• GIVEN PASSAGE:
GOP in the South: 3 things to know

Will Mississippi and Alabama residents give Mitt Romney his long-expected breakthrough?

With Super Tuesday not so decisive as promised by its name, the votes available to Republican candidates today are as vital as any before them. The 90 delegates offered by the Deep South states Alabama and Mississippi -- plus 20 from the liberal Pacific island of Hawaii -- could deliver a sizable boost to the Mitt Romney campaign. But this is the conservative heartland; so what for Rick Santorum and Newt Gingrich?

1) Mitt: Southern man, ya'll?

• MATERIAL FOR THIS EXERCISE:
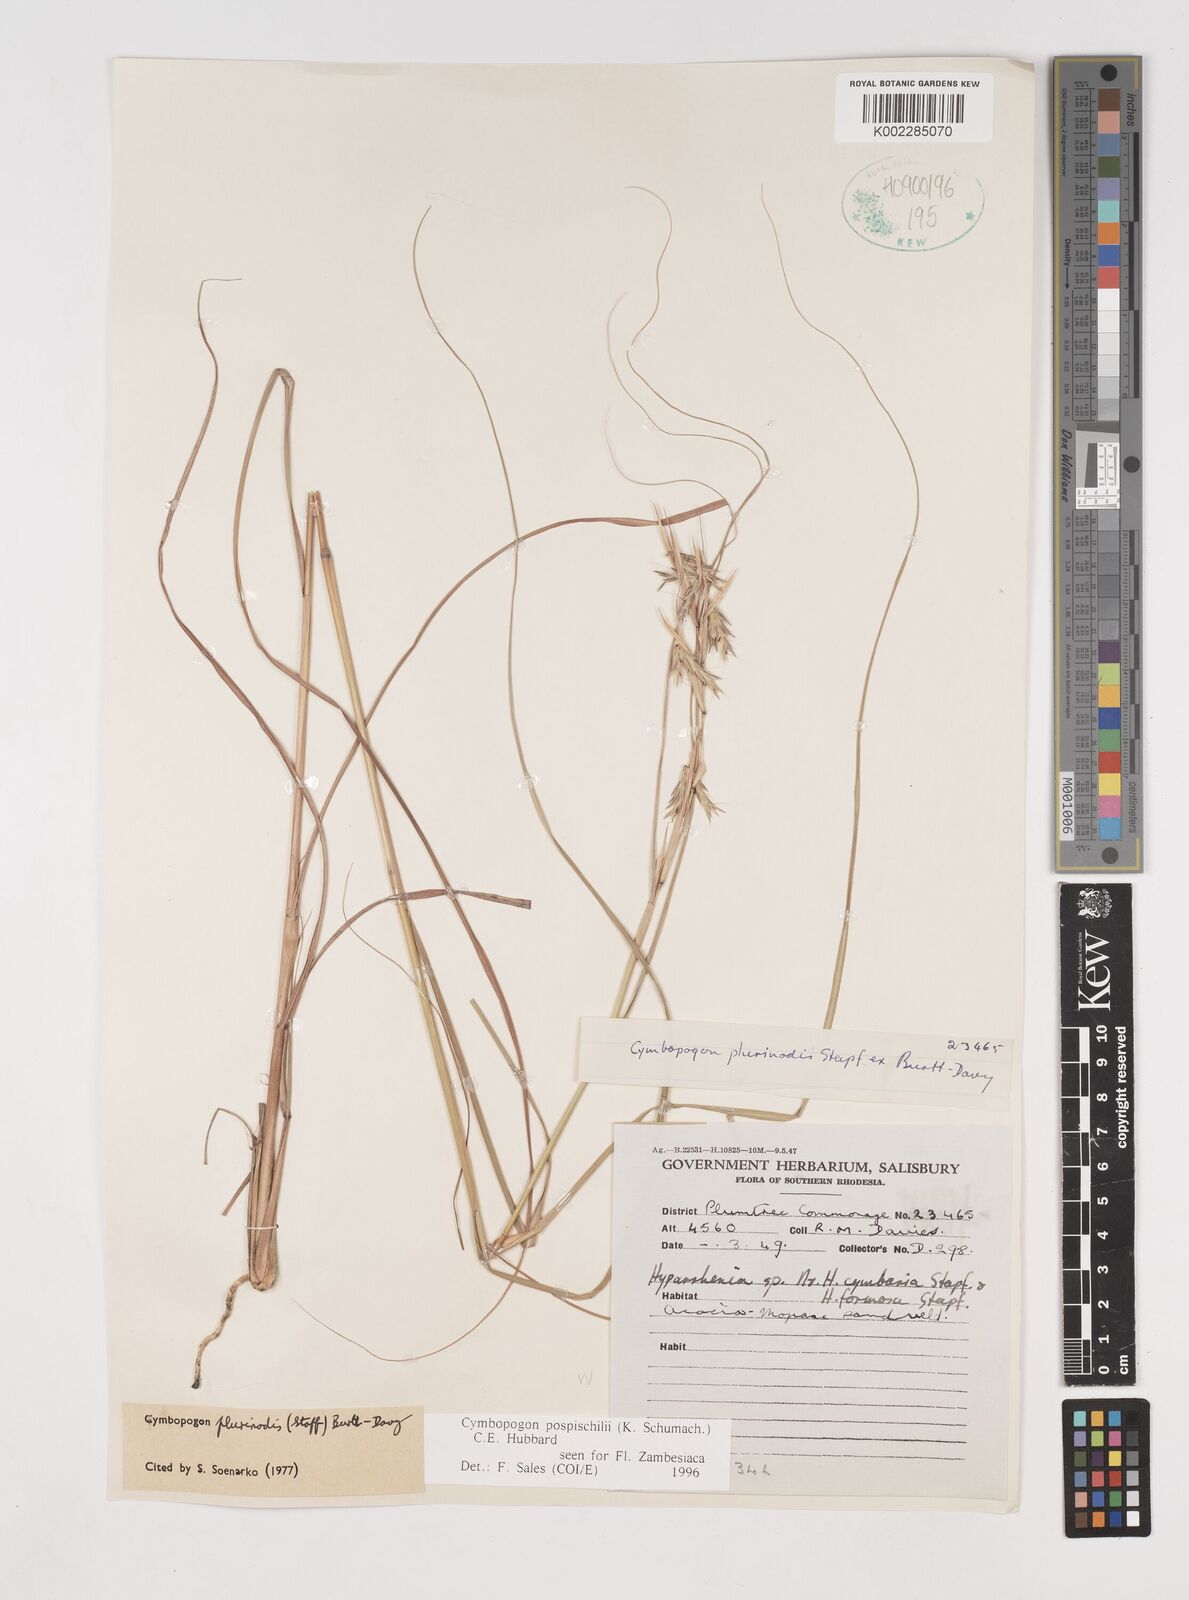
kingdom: Plantae
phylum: Tracheophyta
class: Liliopsida
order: Poales
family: Poaceae
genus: Cymbopogon
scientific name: Cymbopogon pospischilii
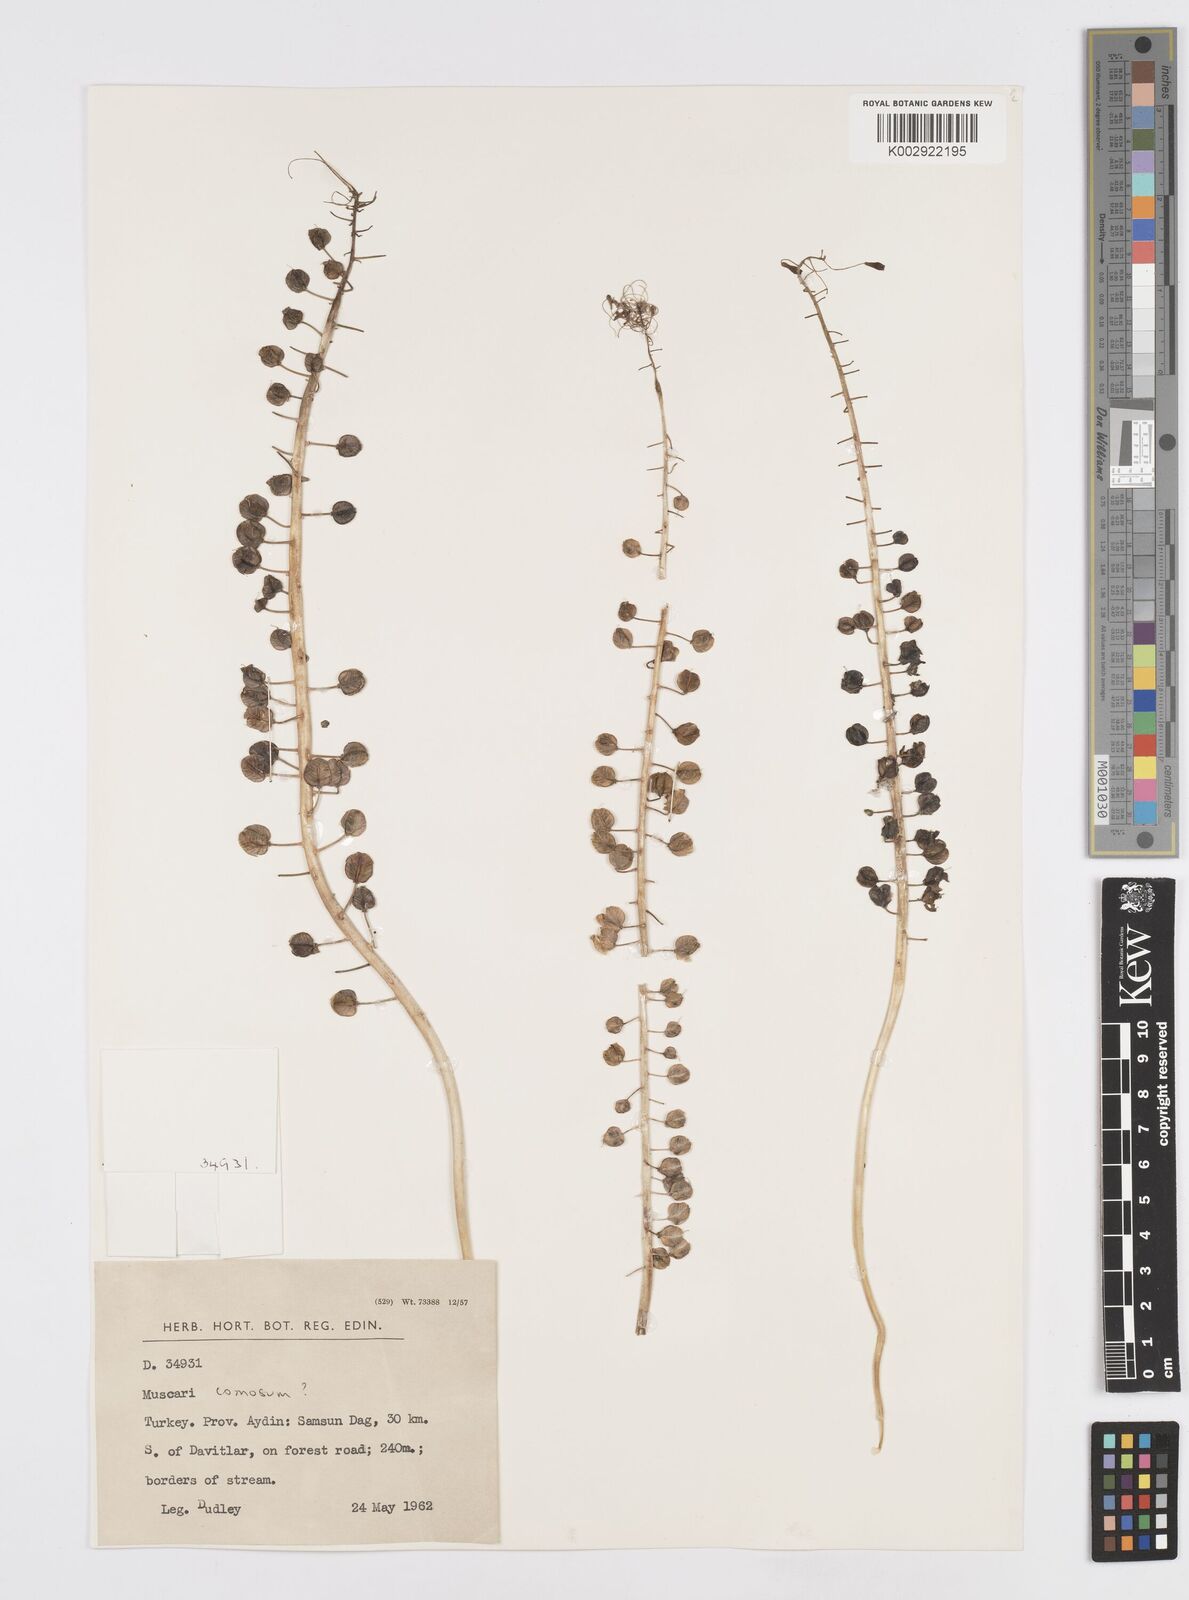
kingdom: Plantae
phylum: Tracheophyta
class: Liliopsida
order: Asparagales
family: Asparagaceae
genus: Muscari
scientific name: Muscari comosum
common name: Tassel hyacinth
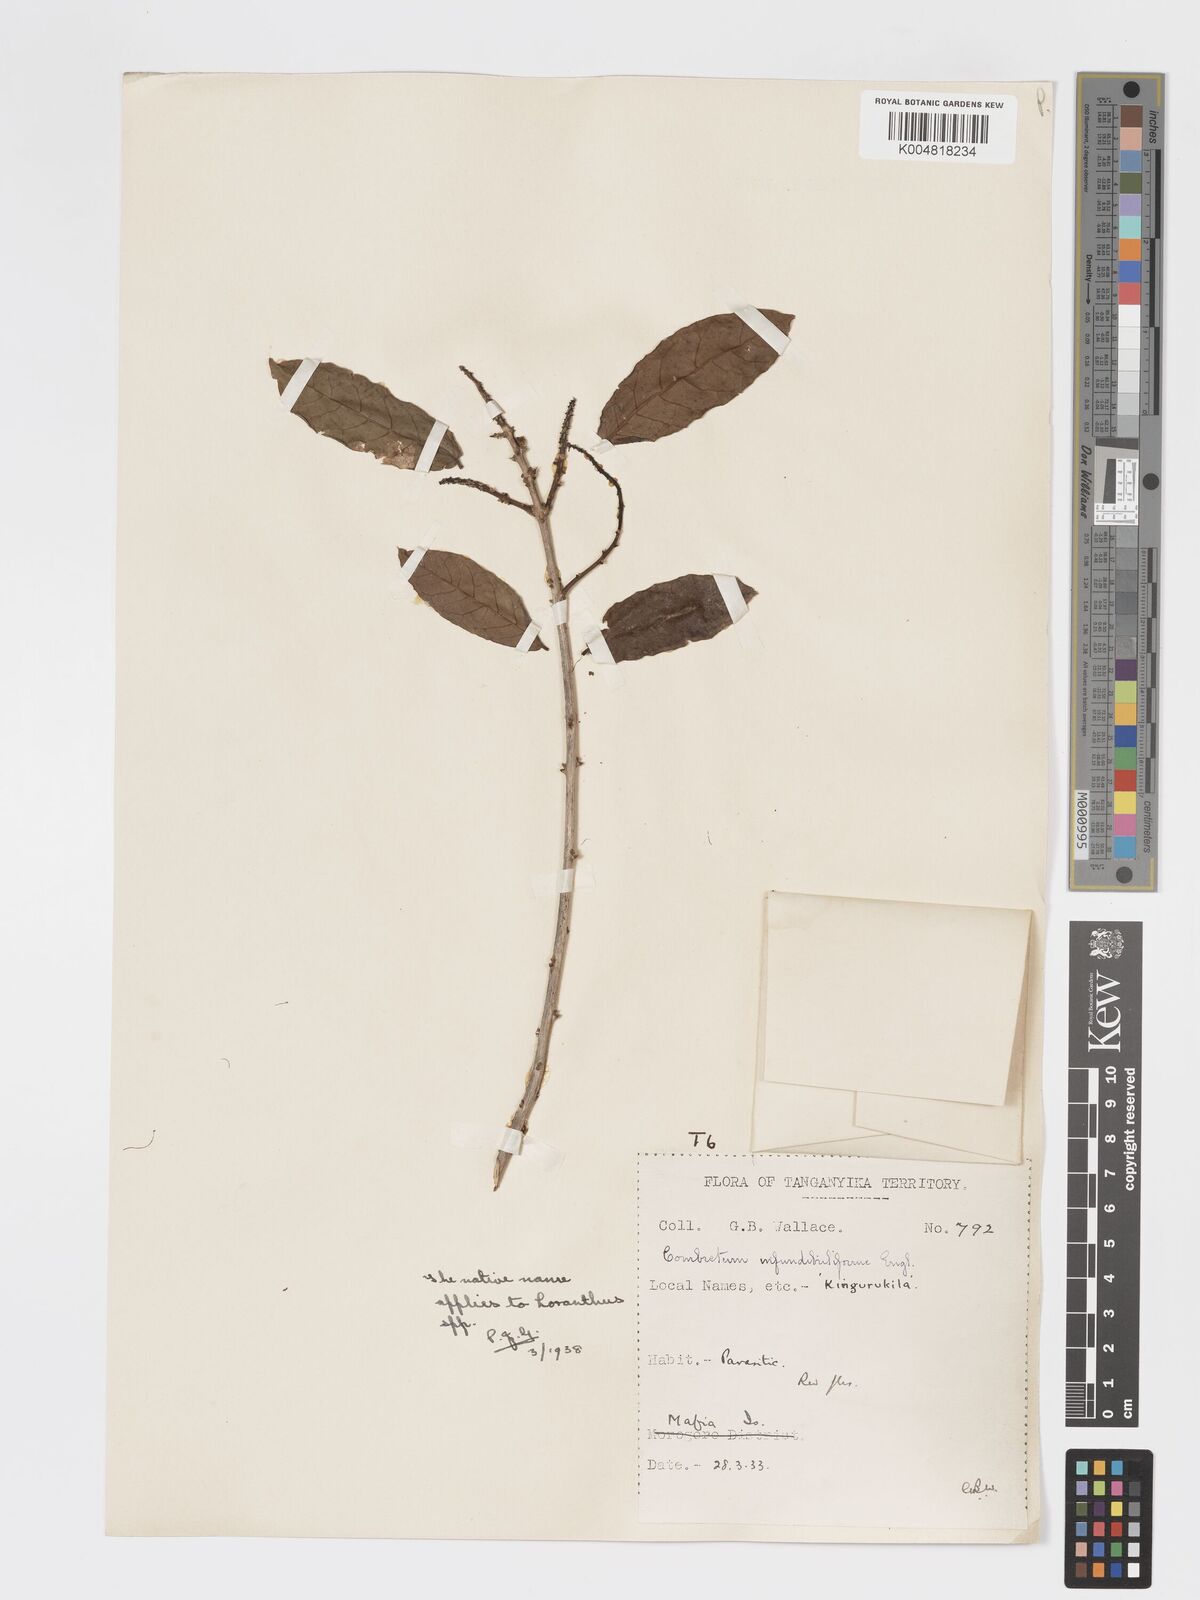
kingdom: Plantae
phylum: Tracheophyta
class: Magnoliopsida
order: Myrtales
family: Combretaceae
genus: Combretum
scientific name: Combretum constrictum
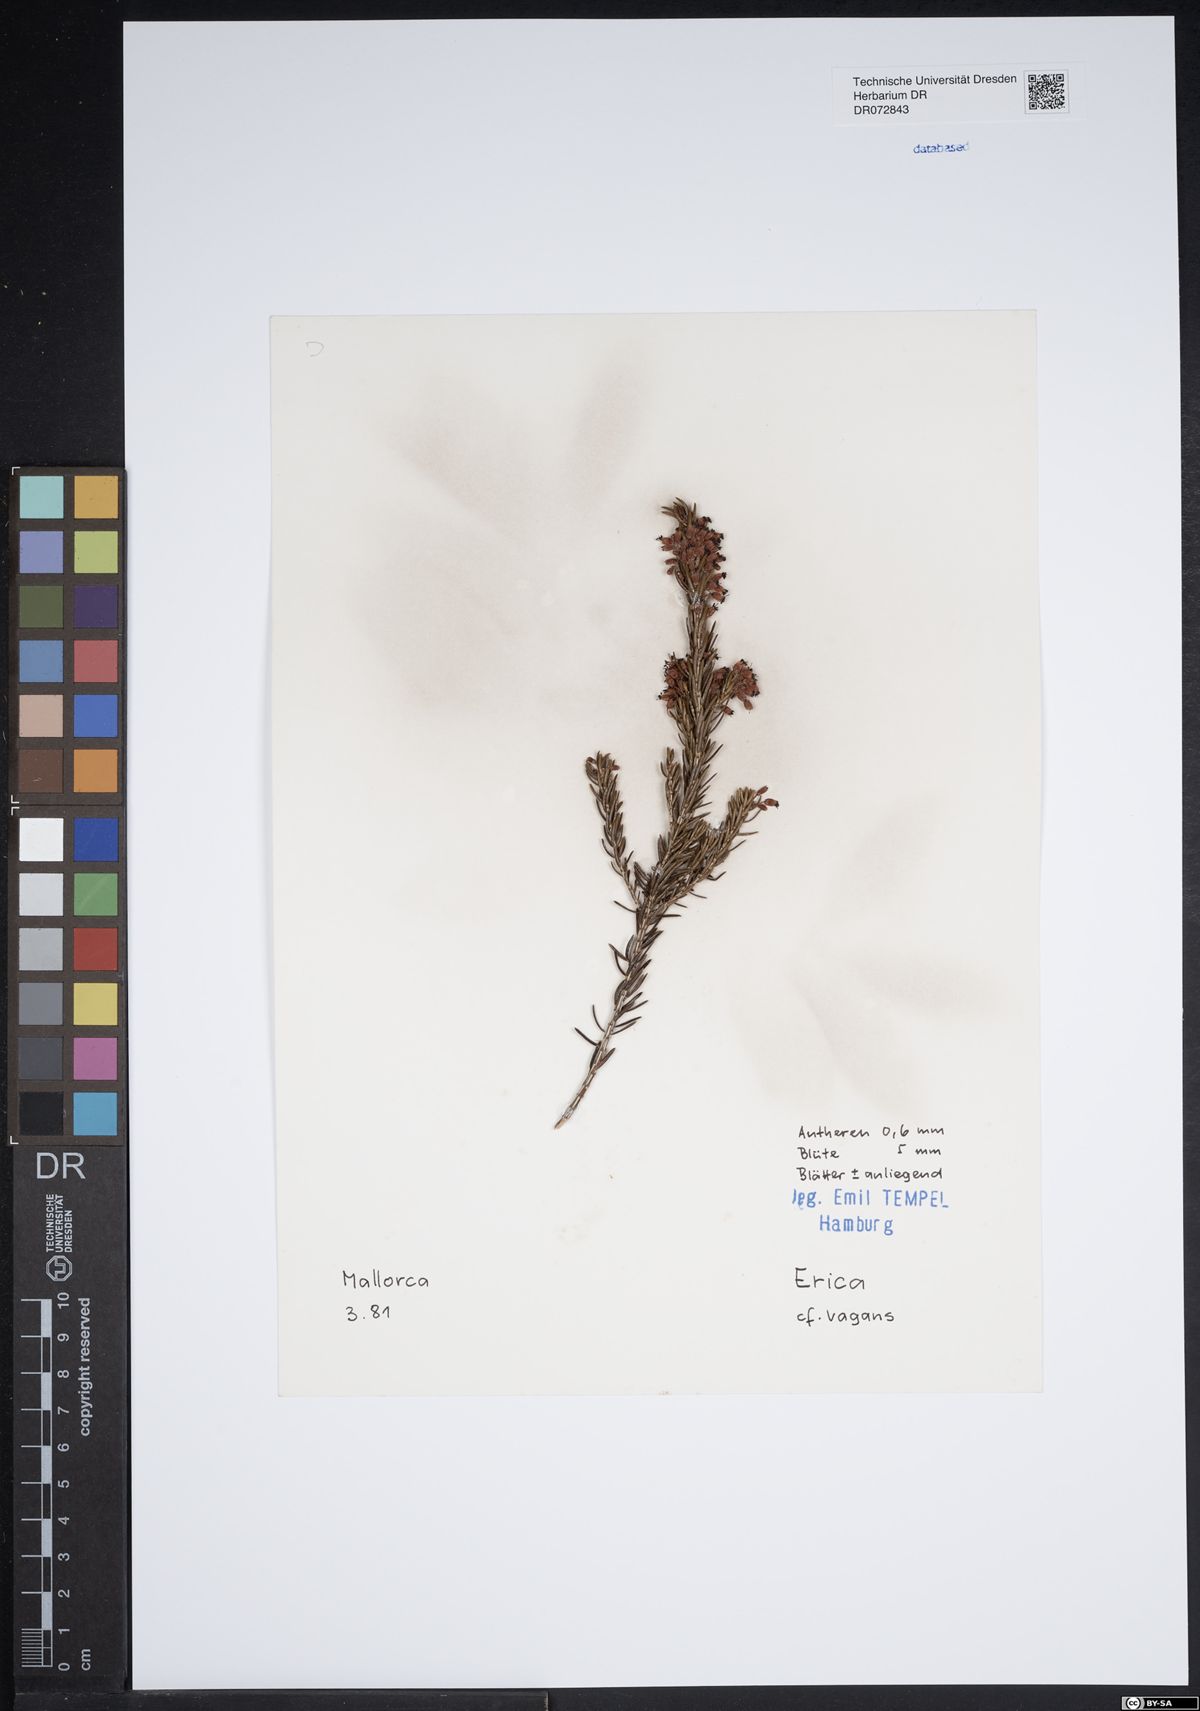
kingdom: Plantae
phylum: Tracheophyta
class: Magnoliopsida
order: Ericales
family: Ericaceae
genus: Erica
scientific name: Erica vagans
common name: Cornish heath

• WORK TO COMPLETE:
1. Could you restate word for word the part of the article on the Southern primaries from "With Super Tuesday" to "and Newt Gingrich?"?
2. Can you quote the records exactly, from the line with "common name: Tassel hyacinth" through the end of the records, leaving out the pictures?

• WORKED ANSWERS:
1.
With Super Tuesday not so decisive as promised by its name, the votes available to Republican candidates today are as vital as any before them. The 90 delegates offered by the Deep South states Alabama and Mississippi -- plus 20 from the liberal Pacific island of Hawaii -- could deliver a sizable boost to the Mitt Romney campaign. But this is the conservative heartland; so what for Rick Santorum and Newt Gingrich?

2.
common name: Tassel hyacinth
kingdom: Plantae
phylum: Tracheophyta
class: Magnoliopsida
order: Myrtales
family: Combretaceae
genus: Combretum
scientific name: Combretum constrictum
kingdom: Plantae
phylum: Tracheophyta
class: Magnoliopsida
order: Ericales
family: Ericaceae
genus: Erica
scientific name: Erica vagans
common name: Cornish heath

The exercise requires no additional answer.